This is the first form of conflict we must deal with: struggle against self.

Uncertainty breeds fear. We have use threat modeling to identify what the risks are and which ones we are prepared to run. Movement tactics like positioning sharpshooters on roofs, using security checkpoints, and sending security teams to escort people through dangerous areas have become common once again, as they were in the height of the 2020 uprisings. This is the case even for large meetings now. We study and practice these skills over and over, doing our best to address our fears while seeking to assuage anguish over those who have already been disappeared.

Care must be taken when deliberating too, as frustration can easily flare up over minor or inconsequential issues. Recognizing and regulating our own emotional states is key to avoiding the tendency to act on fear. Group visualization techniques present an opportunity to imagine possible outcomes and prepare our responses in advance.

The crime against humanity that we call genocide doesn’t just affect those who are abducted or killed. Those who remain must carry its weight. In the week leading up to the general strike, we wrestled with all of these things. Nonetheless, we pressed on.

Demonstrators with shields and reinforced banners blocking the intersection of Minnehaha and Federal Drive.


Confronting the Natural World

There is a difference between ordinary cold and bitter cold. It’s difficult to describe if you haven’t experienced it. In the bitter cold, there is almost a serene stillness to the air, a seeming tranquility daring you to underestimate its lethality. Literal arctic chills can spread through our state. A week ahead of the general strike, it became clear that it was going to be a very cold day.

This second form of conflict is just as dangerous as any human violence: struggle against nature.

■ ■ ■ ■ ■ ■ ■

▶ EXERCISE PROMPT
Will you set down the general strike passage word for word, from "Care must be" up to and including "and Federal Drive."? None of the data after this point is needed.

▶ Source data

■ ■ ■ ■ ■ ■ ■

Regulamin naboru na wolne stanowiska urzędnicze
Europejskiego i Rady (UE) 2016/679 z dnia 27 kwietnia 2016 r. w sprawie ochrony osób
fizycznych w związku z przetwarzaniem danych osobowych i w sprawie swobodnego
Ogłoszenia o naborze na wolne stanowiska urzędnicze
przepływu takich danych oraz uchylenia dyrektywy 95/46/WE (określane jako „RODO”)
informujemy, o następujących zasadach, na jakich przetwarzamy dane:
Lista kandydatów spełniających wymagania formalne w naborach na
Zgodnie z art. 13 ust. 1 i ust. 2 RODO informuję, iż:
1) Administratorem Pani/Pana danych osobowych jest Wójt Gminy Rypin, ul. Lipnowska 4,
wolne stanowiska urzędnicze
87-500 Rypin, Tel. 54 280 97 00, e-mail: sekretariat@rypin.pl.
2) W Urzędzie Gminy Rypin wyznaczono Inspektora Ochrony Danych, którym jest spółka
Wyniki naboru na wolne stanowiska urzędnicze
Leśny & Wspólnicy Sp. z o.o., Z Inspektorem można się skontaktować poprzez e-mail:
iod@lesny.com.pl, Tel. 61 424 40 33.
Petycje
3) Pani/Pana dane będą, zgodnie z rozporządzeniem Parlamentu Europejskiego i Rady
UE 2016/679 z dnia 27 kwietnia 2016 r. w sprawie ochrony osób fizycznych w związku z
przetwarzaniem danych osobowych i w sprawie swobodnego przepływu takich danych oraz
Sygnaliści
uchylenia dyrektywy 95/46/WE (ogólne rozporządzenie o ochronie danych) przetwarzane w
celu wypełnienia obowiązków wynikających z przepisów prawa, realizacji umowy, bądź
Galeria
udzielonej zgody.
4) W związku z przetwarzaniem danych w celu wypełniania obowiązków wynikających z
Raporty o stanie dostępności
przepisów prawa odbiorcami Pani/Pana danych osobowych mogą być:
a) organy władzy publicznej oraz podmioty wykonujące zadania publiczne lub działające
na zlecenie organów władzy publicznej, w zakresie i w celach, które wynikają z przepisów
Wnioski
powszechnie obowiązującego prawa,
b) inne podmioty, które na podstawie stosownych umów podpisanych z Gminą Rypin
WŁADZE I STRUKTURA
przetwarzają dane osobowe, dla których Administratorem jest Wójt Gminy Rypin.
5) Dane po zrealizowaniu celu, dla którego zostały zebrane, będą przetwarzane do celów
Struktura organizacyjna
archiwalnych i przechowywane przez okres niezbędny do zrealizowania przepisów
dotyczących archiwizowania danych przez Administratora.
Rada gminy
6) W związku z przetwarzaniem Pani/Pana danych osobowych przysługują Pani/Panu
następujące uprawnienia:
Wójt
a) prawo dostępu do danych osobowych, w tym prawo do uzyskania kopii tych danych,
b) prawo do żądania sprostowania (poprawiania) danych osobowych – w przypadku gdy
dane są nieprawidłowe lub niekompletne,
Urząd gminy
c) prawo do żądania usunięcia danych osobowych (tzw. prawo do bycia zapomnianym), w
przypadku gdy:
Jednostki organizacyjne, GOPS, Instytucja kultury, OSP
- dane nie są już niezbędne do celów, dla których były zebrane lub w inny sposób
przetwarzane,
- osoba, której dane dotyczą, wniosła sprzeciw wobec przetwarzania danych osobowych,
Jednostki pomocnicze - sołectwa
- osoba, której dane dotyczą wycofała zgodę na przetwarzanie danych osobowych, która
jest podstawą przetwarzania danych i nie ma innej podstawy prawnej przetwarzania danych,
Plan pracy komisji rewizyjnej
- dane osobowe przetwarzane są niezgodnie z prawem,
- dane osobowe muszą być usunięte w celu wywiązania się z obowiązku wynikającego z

■ ■ ■ ■ ■ ■ ■

▶ OUTPUT OF THE EXERCISE
Care must be taken when deliberating too, as frustration can easily flare up over minor or inconsequential issues. Recognizing and regulating our own emotional states is key to avoiding the tendency to act on fear. Group visualization techniques present an opportunity to imagine possible outcomes and prepare our responses in advance.

The crime against humanity that we call genocide doesn’t just affect those who are abducted or killed. Those who remain must carry its weight. In the week leading up to the general strike, we wrestled with all of these things. Nonetheless, we pressed on.

Demonstrators with shields and reinforced banners blocking the intersection of Minnehaha and Federal Drive.